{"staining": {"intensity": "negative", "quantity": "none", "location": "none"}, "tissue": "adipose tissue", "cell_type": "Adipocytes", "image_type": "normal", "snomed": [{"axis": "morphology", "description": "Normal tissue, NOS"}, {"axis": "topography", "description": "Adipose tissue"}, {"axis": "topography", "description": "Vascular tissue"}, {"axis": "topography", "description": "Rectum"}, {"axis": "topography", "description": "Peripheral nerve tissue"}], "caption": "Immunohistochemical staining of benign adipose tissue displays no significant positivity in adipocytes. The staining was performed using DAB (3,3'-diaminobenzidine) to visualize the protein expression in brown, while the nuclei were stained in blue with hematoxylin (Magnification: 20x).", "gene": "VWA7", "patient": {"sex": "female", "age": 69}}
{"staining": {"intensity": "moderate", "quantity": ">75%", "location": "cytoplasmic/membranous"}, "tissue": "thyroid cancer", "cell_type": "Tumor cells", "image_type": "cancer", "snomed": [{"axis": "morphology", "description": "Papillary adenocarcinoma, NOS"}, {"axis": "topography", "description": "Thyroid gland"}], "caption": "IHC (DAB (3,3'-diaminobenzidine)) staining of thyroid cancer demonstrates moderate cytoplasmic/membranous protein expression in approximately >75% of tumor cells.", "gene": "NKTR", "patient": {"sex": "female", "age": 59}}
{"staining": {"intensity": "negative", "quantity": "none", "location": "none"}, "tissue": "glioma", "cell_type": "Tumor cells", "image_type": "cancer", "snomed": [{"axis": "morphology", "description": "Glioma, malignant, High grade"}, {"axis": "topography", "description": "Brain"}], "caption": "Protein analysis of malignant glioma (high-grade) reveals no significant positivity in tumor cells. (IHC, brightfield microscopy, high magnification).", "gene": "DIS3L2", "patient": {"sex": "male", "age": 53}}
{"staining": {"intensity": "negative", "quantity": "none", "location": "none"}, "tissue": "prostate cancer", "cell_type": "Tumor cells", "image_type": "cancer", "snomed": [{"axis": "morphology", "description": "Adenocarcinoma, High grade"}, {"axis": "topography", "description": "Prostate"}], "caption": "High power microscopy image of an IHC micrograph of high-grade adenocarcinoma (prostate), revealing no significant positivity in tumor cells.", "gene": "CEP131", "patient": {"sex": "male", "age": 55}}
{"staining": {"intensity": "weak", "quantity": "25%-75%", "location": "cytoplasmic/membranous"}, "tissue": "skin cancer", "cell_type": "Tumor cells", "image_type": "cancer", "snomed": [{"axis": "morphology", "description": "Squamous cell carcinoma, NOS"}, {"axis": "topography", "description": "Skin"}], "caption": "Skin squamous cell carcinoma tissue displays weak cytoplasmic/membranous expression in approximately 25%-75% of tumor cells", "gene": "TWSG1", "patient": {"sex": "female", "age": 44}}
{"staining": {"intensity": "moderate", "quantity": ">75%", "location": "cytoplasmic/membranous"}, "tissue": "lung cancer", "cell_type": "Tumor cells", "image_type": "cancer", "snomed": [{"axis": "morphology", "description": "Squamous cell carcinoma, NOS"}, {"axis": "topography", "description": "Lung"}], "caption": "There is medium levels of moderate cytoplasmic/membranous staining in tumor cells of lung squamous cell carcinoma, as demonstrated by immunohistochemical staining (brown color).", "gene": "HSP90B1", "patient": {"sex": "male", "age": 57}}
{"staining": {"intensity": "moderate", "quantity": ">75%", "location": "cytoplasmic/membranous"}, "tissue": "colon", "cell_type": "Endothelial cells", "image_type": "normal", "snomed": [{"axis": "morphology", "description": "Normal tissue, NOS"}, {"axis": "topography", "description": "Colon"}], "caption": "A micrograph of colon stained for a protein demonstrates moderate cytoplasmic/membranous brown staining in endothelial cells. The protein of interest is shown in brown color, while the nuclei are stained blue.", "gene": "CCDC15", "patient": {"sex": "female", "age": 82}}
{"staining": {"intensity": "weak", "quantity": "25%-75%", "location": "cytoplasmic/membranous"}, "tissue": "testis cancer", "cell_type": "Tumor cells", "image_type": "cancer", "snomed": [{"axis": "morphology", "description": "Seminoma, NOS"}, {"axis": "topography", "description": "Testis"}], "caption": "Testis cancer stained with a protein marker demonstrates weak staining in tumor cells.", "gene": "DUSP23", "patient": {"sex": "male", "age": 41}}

# Task details:
Would you please repeat exactly the lines above, starting at the line with "power microscopy image" and stopping at the line with "is medium levels", both included?

# Your solution:
{"staining": {"intensity": "negative", "quantity": "none", "location": "none"}, "tissue": "prostate cancer", "cell_type": "Tumor cells", "image_type": "cancer", "snomed": [{"axis": "morphology", "description": "Adenocarcinoma, High grade"}, {"axis": "topography", "description": "Prostate"}], "caption": "High power microscopy image of an IHC micrograph of high-grade adenocarcinoma (prostate), revealing no significant positivity in tumor cells.", "gene": "CEP131", "patient": {"sex": "male", "age": 55}}
{"staining": {"intensity": "weak", "quantity": "25%-75%", "location": "cytoplasmic/membranous"}, "tissue": "skin cancer", "cell_type": "Tumor cells", "image_type": "cancer", "snomed": [{"axis": "morphology", "description": "Squamous cell carcinoma, NOS"}, {"axis": "topography", "description": "Skin"}], "caption": "Skin squamous cell carcinoma tissue displays weak cytoplasmic/membranous expression in approximately 25%-75% of tumor cells", "gene": "TWSG1", "patient": {"sex": "female", "age": 44}}
{"staining": {"intensity": "moderate", "quantity": ">75%", "location": "cytoplasmic/membranous"}, "tissue": "lung cancer", "cell_type": "Tumor cells", "image_type": "cancer", "snomed": [{"axis": "morphology", "description": "Squamous cell carcinoma, NOS"}, {"axis": "topography", "description": "Lung"}], "caption": "There is medium levels of moderate cytoplasmic/membranous staining in tumor cells of lung squamous cell carcinoma, as demonstrated by immunohistochemical staining (brown color).", "gene": "HSP90B1", "patient": {"sex": "male", "age": 57}}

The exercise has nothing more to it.